SOURCE PASSAGE Start Marker

South London Photographer: My first exhibition and promises of more to come

Here I am making time for a second blog post this week although truth be told, I could probably be catching up on some college work.  It will wait.  I have to talk about my first small but significant outing as a photographer who is trying to make some kind of art for people to hang on their walls.

To be honest, I have been a bit shy up until now about my non-portrait work, hiding away online and not really sharing it with people I know or who are close to me. Instead I got caught up with a bunch of fellow photography nuts on the internet but it was an inward looking process – useful but only virtual and therefore certainly quite limited. As I turned outwards, learning about how to get everything ready was a trifle challenging, but I was lucky when an offline photographer friend introduced me to an amazing guy who did my printing for me, and did it extremely well.  And the very sweet people at Lavender Framers on Barmouth Road, SW18 gave me lots of advice and practical help.

And last Friday it all culminated in a fantastically enjoyable evening when quite a lot of people turned up to see and buy my work.  I was so relieved and had a great night.  I have had some solid and positive feedback, including from people who couldn’t make it on Friday but who have called me up to tell me they’d like to buy a print, which is a great feeling for someone who hadn’t actually sold art work before.

So, what do these first public pictures of mine represent? Well, that’s up to you. Perhaps they’re just pretty pictures of random spots, some quite colourful, some a little less so. For me they’re a direct response to events in my life. A search for growth, for colour following a very dark personal time, and most importantly for some solid structure – both internally and externally.  These photographs also, without any doubt in my mind, stem from a desire to record the landscape within which my community exists,  a community that means the world to me. All in all, things went very well on Friday and I now have the confidence to keep going and am looking forward to bigger and perhaps more ambitious projects in the future. Now that I’ve got over that initial ‘dipping of my toe in the water’ other things have already begun to appear on the horizon.

SOURCE PASSAGE End Marker

▶ [WORK TASK A]:
Quote the photography blog post word for word, from "South London Photographer: My" up to and including "on their walls.".

INPUT RECORDS Start Marker

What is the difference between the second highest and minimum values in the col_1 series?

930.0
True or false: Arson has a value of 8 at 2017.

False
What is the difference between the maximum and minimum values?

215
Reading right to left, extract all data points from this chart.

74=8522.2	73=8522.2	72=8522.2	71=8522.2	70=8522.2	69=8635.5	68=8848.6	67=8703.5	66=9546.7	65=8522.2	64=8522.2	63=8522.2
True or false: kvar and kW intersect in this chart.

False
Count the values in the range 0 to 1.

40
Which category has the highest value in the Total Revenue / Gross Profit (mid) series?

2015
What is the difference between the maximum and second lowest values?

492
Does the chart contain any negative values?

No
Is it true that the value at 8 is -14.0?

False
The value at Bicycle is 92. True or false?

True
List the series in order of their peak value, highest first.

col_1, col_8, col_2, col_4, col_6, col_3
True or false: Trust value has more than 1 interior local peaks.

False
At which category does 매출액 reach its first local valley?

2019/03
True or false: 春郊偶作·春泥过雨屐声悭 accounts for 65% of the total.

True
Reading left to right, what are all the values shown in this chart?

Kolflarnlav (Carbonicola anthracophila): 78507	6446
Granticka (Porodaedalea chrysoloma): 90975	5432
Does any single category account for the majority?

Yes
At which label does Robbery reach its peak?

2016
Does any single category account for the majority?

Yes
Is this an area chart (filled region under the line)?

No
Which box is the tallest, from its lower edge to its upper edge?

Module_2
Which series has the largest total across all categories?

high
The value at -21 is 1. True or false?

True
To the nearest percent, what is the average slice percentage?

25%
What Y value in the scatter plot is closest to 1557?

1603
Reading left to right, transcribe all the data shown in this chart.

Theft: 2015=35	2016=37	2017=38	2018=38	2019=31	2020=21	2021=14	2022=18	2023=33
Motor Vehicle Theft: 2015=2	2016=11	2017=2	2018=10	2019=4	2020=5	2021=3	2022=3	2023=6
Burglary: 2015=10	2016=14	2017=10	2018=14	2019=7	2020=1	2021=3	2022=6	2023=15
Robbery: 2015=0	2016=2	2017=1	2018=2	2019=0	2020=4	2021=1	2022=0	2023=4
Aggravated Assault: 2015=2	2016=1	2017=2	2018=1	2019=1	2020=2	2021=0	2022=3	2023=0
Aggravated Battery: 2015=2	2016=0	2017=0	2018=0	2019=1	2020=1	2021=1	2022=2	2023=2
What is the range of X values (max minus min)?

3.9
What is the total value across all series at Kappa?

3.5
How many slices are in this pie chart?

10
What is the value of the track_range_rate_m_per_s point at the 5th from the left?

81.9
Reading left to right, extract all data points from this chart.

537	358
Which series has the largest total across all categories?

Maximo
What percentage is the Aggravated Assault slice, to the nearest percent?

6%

INPUT RECORDS End Marker

▶ [WORK TASK B]:
Print the chart understanding records word for word, starting at their first line and ending with the line that contains "Reading left to right, transcribe", including that line.

▶ [PROBLEM SOLUTION A]:
South London Photographer: My first exhibition and promises of more to come

Here I am making time for a second blog post this week although truth be told, I could probably be catching up on some college work.  It will wait.  I have to talk about my first small but significant outing as a photographer who is trying to make some kind of art for people to hang on their walls.

▶ [PROBLEM SOLUTION B]:
What is the difference between the second highest and minimum values in the col_1 series?

930.0
True or false: Arson has a value of 8 at 2017.

False
What is the difference between the maximum and minimum values?

215
Reading right to left, extract all data points from this chart.

74=8522.2	73=8522.2	72=8522.2	71=8522.2	70=8522.2	69=8635.5	68=8848.6	67=8703.5	66=9546.7	65=8522.2	64=8522.2	63=8522.2
True or false: kvar and kW intersect in this chart.

False
Count the values in the range 0 to 1.

40
Which category has the highest value in the Total Revenue / Gross Profit (mid) series?

2015
What is the difference between the maximum and second lowest values?

492
Does the chart contain any negative values?

No
Is it true that the value at 8 is -14.0?

False
The value at Bicycle is 92. True or false?

True
List the series in order of their peak value, highest first.

col_1, col_8, col_2, col_4, col_6, col_3
True or false: Trust value has more than 1 interior local peaks.

False
At which category does 매출액 reach its first local valley?

2019/03
True or false: 春郊偶作·春泥过雨屐声悭 accounts for 65% of the total.

True
Reading left to right, what are all the values shown in this chart?

Kolflarnlav (Carbonicola anthracophila): 78507	6446
Granticka (Porodaedalea chrysoloma): 90975	5432
Does any single category account for the majority?

Yes
At which label does Robbery reach its peak?

2016
Does any single category account for the majority?

Yes
Is this an area chart (filled region under the line)?

No
Which box is the tallest, from its lower edge to its upper edge?

Module_2
Which series has the largest total across all categories?

high
The value at -21 is 1. True or false?

True
To the nearest percent, what is the average slice percentage?

25%
What Y value in the scatter plot is closest to 1557?

1603
Reading left to right, transcribe all the data shown in this chart.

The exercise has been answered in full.